Post by The Mac » Wed Aug 28, 2013 3:49 am

Thanks for the advice.

1) My airflow issues are fine now, the ITV6 runs cooler.

2) i understand thats optimal, however it did not provide enough gain for the ITV4, let alone the ITV6, so i had to place it infront of the ceton and live with the marginal cable signaling.

3) I have ordered a Moto BDA-K1/RA with active return to replace my crappy radio shack special. Since its 15db forward, 10db return i will again try to place it at the entry point to also boost my marginal cable modem signals (they are sufficiently low that the extra gain shouldnt throw it out of spec) and hope there is enough gain for the card. I have no TAs.

4) With only one or two tuners operating, signal is acceptable (between -4db, and -9db) however as more tuners are engaged, the signal drops rapidly, approaching -20db by the time it get to the 4th tuner. While this was tollerable whith the ITV4, this will be unaccepable once it hits the 5th or 6th tuner in the ITV6.

5) I live in an old apartment, in a historic section of the city - read: lousy infrastructure. My cable comes in through a whole drilled through the exterior wall and a single run strung down from the roof, where the main trunk is strung across many rooftopps. The house wiring inits entirety is a sigle cable shoved through said hole and left dangling on the floor. Both my splits and equipment is litterally a foot from that dangling wire (except for the 50ft run to the cable modem) so there is little chance of signal insertion (other than the shitty external cabling).


My diagram is off because the site removed all the spaces and i had to improvise, so ill explain.

My rack is literally 1 foot from the entry point.
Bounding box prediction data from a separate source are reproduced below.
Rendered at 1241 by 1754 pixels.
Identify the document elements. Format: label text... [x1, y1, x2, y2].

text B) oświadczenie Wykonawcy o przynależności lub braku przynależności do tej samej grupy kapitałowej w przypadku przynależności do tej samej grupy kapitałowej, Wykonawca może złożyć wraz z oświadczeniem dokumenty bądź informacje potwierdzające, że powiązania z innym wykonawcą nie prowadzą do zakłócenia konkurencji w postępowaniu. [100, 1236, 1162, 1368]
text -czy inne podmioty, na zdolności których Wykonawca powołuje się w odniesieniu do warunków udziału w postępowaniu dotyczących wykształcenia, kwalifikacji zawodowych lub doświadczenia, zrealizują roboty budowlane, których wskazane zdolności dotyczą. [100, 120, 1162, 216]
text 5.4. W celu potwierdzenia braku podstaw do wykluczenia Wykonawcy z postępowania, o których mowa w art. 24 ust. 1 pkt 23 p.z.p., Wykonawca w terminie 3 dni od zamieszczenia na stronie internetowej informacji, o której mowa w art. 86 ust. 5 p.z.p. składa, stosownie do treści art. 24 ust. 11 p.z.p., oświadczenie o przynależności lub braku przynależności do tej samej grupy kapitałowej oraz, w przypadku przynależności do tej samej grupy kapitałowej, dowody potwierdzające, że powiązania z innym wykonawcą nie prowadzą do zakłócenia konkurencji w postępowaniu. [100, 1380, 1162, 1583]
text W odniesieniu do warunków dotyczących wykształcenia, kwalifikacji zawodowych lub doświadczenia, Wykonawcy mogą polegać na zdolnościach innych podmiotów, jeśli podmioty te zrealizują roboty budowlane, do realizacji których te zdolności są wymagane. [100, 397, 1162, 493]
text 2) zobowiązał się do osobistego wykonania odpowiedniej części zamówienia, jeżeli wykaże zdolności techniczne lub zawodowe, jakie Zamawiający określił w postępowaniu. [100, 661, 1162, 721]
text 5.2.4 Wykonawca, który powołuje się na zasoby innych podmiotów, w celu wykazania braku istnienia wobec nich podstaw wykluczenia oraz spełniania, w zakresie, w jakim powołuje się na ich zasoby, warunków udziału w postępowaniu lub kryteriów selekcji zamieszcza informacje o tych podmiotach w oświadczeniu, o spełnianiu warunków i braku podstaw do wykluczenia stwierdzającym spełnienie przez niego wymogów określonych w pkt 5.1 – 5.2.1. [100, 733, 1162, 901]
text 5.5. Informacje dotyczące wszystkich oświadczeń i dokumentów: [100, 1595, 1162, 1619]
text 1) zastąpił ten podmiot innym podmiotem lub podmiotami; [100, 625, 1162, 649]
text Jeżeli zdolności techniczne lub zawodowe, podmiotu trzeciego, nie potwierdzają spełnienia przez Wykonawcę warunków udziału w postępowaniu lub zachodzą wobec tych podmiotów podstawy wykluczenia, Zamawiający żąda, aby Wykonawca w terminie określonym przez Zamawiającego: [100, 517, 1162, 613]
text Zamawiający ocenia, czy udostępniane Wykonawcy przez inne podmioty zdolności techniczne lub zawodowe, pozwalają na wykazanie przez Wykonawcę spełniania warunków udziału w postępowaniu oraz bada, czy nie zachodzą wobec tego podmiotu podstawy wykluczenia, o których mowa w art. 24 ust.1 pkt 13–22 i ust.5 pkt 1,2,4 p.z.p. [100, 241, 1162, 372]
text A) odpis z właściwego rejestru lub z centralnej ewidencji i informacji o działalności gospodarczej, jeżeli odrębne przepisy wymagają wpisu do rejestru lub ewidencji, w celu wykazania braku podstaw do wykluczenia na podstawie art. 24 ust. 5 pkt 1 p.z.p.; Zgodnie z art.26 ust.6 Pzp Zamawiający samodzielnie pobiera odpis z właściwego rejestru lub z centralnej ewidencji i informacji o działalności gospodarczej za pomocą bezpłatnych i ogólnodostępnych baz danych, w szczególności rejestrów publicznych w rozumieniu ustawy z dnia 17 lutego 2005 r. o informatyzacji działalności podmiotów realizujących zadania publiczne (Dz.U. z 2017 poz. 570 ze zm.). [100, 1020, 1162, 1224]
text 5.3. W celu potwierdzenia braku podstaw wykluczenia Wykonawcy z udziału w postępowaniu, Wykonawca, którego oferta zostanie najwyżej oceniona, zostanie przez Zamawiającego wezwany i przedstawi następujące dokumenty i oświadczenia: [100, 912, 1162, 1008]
The cable modem is split on a 2 way splitter right after entry, the 2nd leg going to a 2nd splitter to a tv, and the ceton.

without an amp, i am lucky to get 2 of the 6 tuners to functional without macroblockering.
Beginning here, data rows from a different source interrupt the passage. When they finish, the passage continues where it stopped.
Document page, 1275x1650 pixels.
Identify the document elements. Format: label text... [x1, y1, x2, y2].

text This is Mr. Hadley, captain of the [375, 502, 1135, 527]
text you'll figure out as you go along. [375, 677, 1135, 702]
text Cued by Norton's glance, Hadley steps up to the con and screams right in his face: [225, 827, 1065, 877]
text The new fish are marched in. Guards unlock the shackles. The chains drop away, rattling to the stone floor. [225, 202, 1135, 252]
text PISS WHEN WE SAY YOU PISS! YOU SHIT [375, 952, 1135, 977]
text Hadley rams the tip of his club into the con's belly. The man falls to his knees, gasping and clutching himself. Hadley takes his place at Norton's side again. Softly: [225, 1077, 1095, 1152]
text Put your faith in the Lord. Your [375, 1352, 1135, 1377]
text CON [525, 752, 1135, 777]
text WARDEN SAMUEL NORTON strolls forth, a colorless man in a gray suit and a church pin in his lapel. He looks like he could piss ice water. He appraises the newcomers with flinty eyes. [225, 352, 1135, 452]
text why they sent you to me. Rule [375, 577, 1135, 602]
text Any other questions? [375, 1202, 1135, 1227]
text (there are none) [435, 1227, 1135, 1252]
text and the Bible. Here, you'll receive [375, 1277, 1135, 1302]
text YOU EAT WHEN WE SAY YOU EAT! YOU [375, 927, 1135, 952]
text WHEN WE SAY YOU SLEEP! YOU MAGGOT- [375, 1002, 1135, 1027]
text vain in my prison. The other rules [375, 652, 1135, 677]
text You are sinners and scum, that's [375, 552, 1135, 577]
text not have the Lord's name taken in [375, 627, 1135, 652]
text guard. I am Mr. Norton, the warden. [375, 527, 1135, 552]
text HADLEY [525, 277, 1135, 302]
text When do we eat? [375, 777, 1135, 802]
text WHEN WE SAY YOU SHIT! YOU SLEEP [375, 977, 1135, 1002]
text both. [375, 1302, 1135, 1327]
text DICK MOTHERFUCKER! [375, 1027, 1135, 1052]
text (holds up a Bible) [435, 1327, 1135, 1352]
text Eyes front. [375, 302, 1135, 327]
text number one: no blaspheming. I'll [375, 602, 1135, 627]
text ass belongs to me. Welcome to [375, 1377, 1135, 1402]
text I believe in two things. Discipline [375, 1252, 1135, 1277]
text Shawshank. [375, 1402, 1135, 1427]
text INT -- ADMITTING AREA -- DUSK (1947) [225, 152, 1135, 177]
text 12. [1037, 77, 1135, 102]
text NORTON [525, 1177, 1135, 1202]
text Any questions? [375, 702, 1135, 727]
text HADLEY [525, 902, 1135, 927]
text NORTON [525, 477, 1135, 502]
putting the amp at the entry point does not provide enough signal boost for the ceton, so i had to put it in front of the ceton to get any additional tuners to function

The exterior/entry cable is old, from the old analog system (replacing it would be a major pain in the ass), and all my internal cabling and splits (except for the 50ft run to the cable modem) are literally right at the entry point so there is little chance of signal insertion.